↓

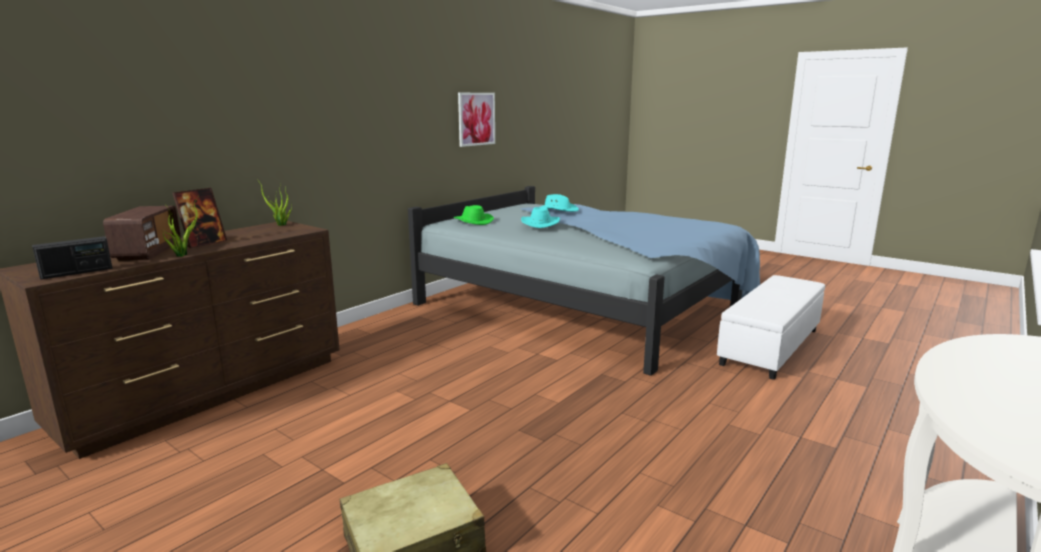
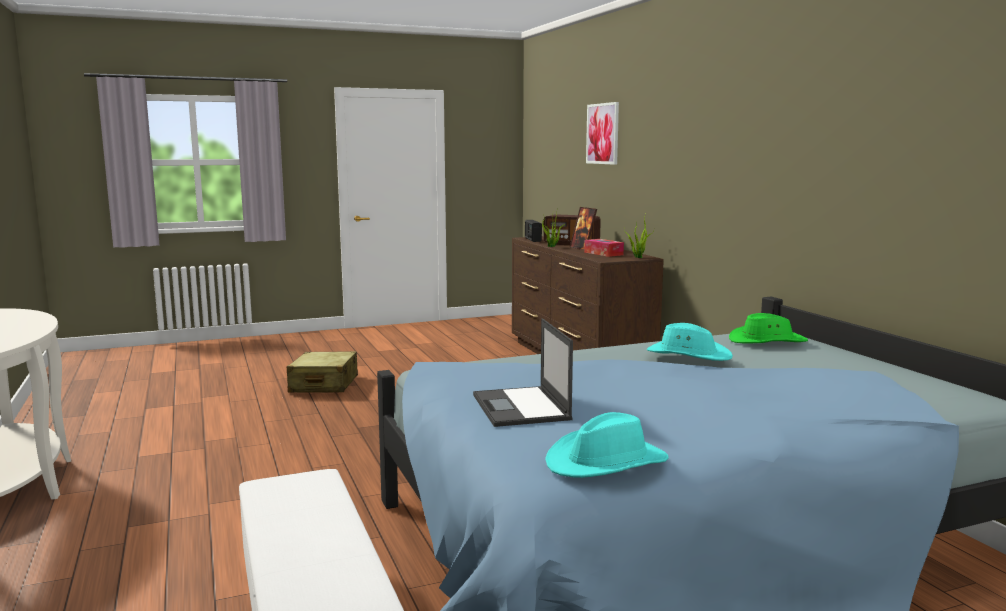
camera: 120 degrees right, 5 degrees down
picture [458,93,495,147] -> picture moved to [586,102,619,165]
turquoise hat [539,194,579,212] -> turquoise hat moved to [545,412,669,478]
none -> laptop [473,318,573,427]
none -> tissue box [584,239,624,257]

↑

_Exercise details_. The answer should be the complete listing, set down exactly, without pictures.

_Reply to the task_.
camera: 120 degrees right, 5 degrees down
picture [458,93,495,147] -> picture moved to [586,102,619,165]
turquoise hat [539,194,579,212] -> turquoise hat moved to [545,412,669,478]
none -> laptop [473,318,573,427]
none -> tissue box [584,239,624,257]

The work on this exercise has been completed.